The previous blog post outlined some points of concern against using Raspberry Pi 3 as the brains of an autonomous robot. But it’s only an inventory of concerns and not condemning the platform against robotics use. A Raspberry Pi is quite a capable little computer in its own right and that’s even before considering its performance in light of low cost. There are certainly many autonomous robot projects where a Raspberry Pi provides sufficient computing power for their respective needs. As one example, we can look at the robots ferrying little rubber duckies around the city of Duckietown.

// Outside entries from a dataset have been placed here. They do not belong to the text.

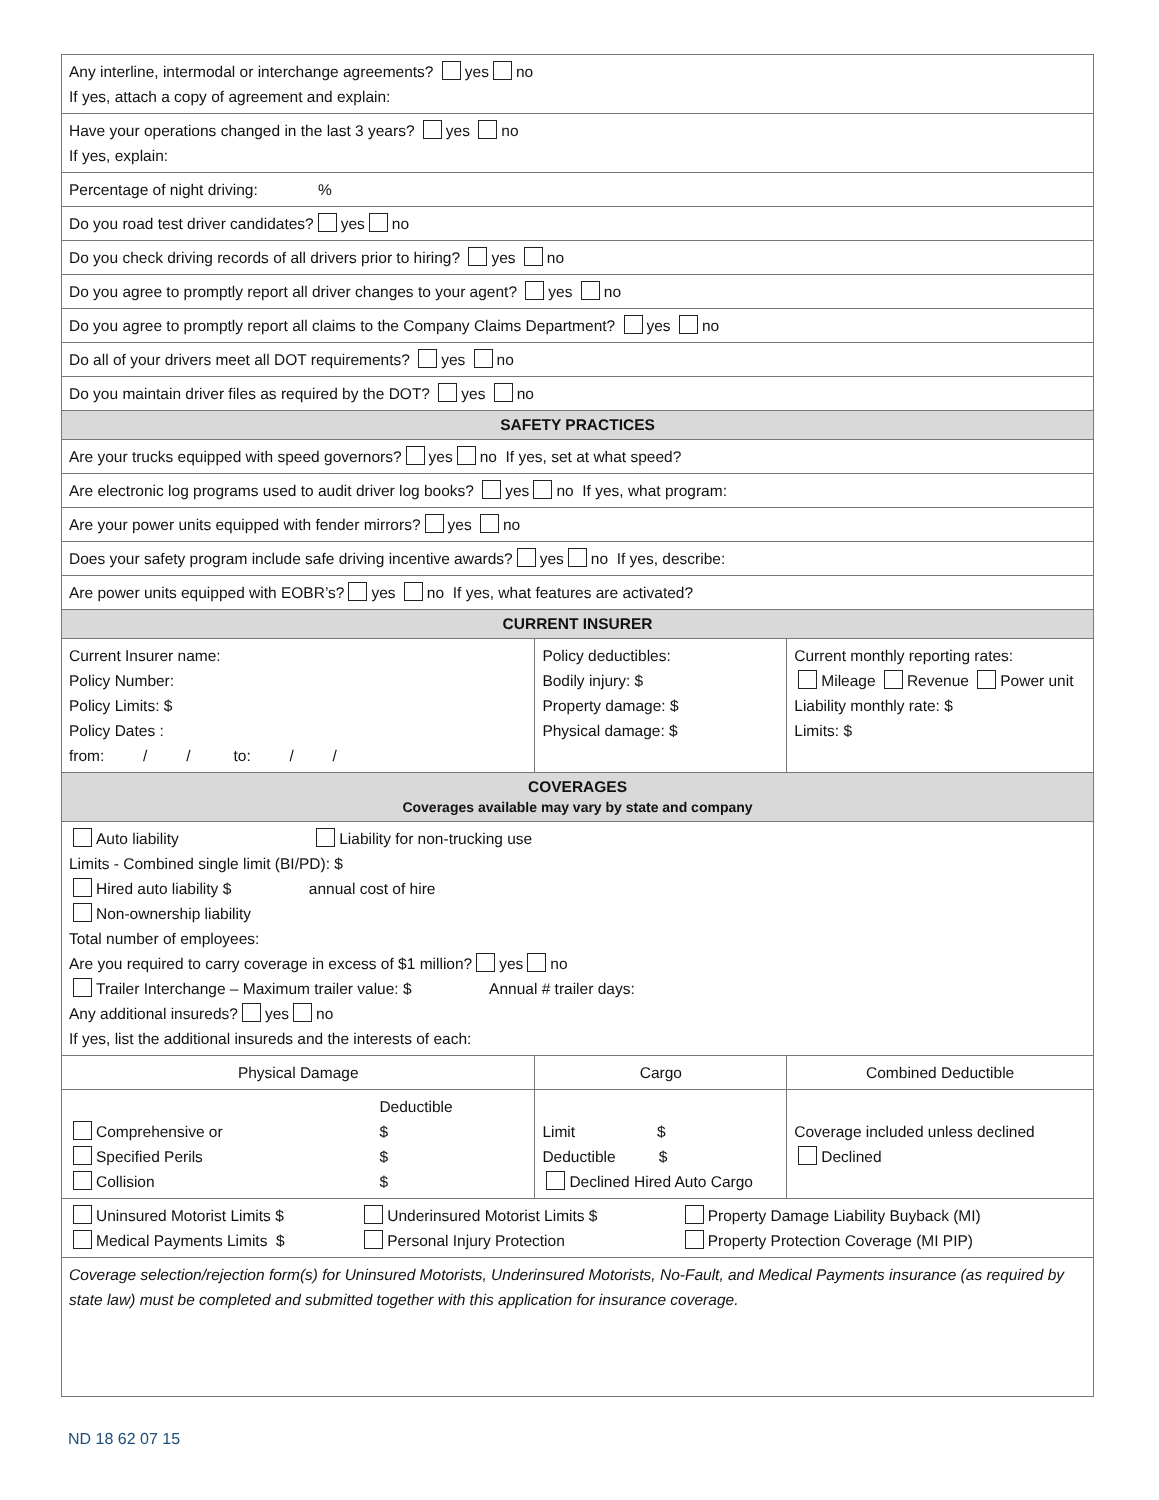| Any interline, intermodal or interchange agreements? yes no If yes, attach a copy of agreement and explain: | | |
| Have your operations changed in the last 3 years? yes no If yes, explain: | | |
| Percentage of night driving: % | | |
| Do you road test driver candidates? yes no | | |
| Do you check driving records of all drivers prior to hiring? yes no | | |
| Do you agree to promptly report all driver changes to your agent? yes no | | |
| Do you agree to promptly report all claims to the Company Claims Department? yes no | | |
| Do all of your drivers meet all DOT requirements? yes no | | |
| Do you maintain driver files as required by the DOT? yes no | | |
| SAFETY PRACTICES | | |
| Are your trucks equipped with speed governors? yes no If yes, set at what speed? | | |
| Are electronic log programs used to audit driver log books? yes no If yes, what program: | | |
| Are your power units equipped with fender mirrors? yes no | | |
| Does your safety program include safe driving incentive awards? yes no If yes, describe: | | |
| Are power units equipped with EOBR’s? yes no If yes, what features are activated? | | |
| CURRENT INSURER | | |
| Current Insurer name: Policy Number: Policy Limits: $ Policy Dates : from: / / to: / / | Policy deductibles: Bodily injury: $ Property damage: $ Physical damage: $ | Current monthly reporting rates: Mileage Revenue Power unit Liability monthly rate: $ Limits: $ |
| COVERAGES Coverages available may vary by state and company | | |
| Auto liability Liability for non-trucking use Limits - Combined single limit (BI/PD): $ Hired auto liability $ annual cost of hire Non-ownership liability Total number of employees: Are you required to carry coverage in excess of $1 million? yes no Trailer Interchange – Maximum trailer value: $ Annual # trailer days: Any additional insureds? yes no If yes, list the additional insureds and the interests of each: | | |
| Physical Damage | Cargo | Combined Deductible |
| / / Deductible / / Comprehensive or / $ / / Specified Perils / $ / / Collision / $ / | Limit $ Deductible $ Declined Hired Auto Cargo | Coverage included unless declined Declined |
| / Uninsured Motorist Limits $ / Underinsured Motorist Limits $ / Property Damage Liability Buyback (MI) / / Medical Payments Limits $ / Personal Injury Protection / Property Protection Coverage (MI PIP) / | | |
| Coverage selection/rejection form(s) for Uninsured Motorists, Underinsured Motorists, No-Fault, and Medical Payments insurance (as required by state law) must be completed and submitted together with this application for insurance coverage. | | |
ND 18 62 07 15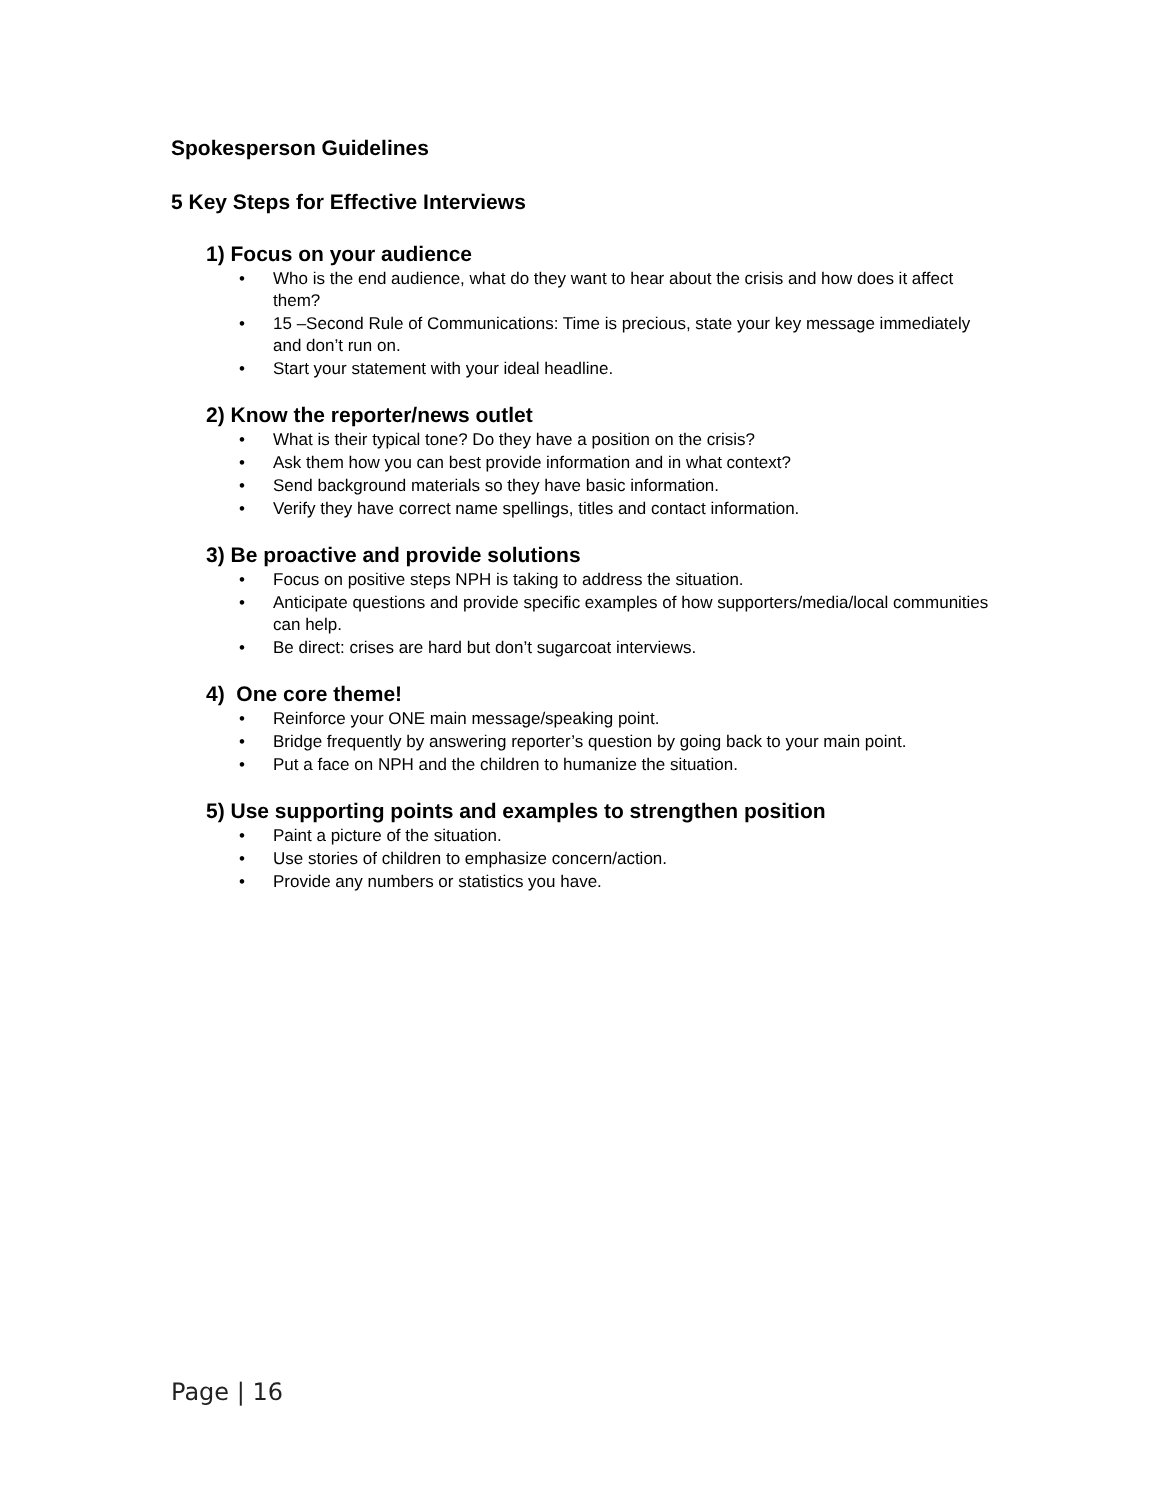Spokesperson Guidelines
5 Key Steps for Effective Interviews
1) Focus on your audience
• Who is the end audience, what do they want to hear about the crisis and how does it affect them?
• 15 –Second Rule of Communications: Time is precious, state your key message immediately and don’t run on.
• Start your statement with your ideal headline.
2) Know the reporter/news outlet
• What is their typical tone? Do they have a position on the crisis?
• Ask them how you can best provide information and in what context?
• Send background materials so they have basic information.
• Verify they have correct name spellings, titles and contact information.
3) Be proactive and provide solutions
• Focus on positive steps NPH is taking to address the situation.
• Anticipate questions and provide specific examples of how supporters/media/local communities can help.
• Be direct: crises are hard but don’t sugarcoat interviews.
4) One core theme!
• Reinforce your ONE main message/speaking point.
• Bridge frequently by answering reporter’s question by going back to your main point.
• Put a face on NPH and the children to humanize the situation.
5) Use supporting points and examples to strengthen position
• Paint a picture of the situation.
• Use stories of children to emphasize concern/action.
• Provide any numbers or statistics you have.
Page | 16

According to its website, the Duckietown started as a platform to teach a 2016 MIT class on autonomous vehicles. Browsing through their public Github repository it appears all logic is expressed as a ROS stack and executed on board its Raspberry Pi, no sending work to a desktop computer over network like the TurtleBot 3. A basic Duckiebot has minimal input and output to contend with – just a camera for input and two motors for output. No wheel encoders, no distance scanners, no fancy odometry calculations. And while machine vision can be computationally intensive, it’s the type of task that can be dialed back and shoehorned into a small computer like the Pi.
Making this task easier is assisted by Duckietown, an environment designed to help Duckiebots function by leveraging its strengths and mitigating its weaknesses. Roads have clear contrast to make vision processing easier. Objects have machine-friendly markers to aid object identification. And while such measures imply a Duckiecar won’t function very well away from a Duckietown, it’s still a capable little robotics platform for exploring basic concepts.
At first glance the “Duckiebooks” documentation area has a lot of information, but I was quickly disappointed by finding many pages filled with TODO and links to “404 Not Found”. I suppose it’ll be filled out in coming months, but for today it appears I must look elsewhere for guidelines on building complete robots running ROS on Raspberry Pi.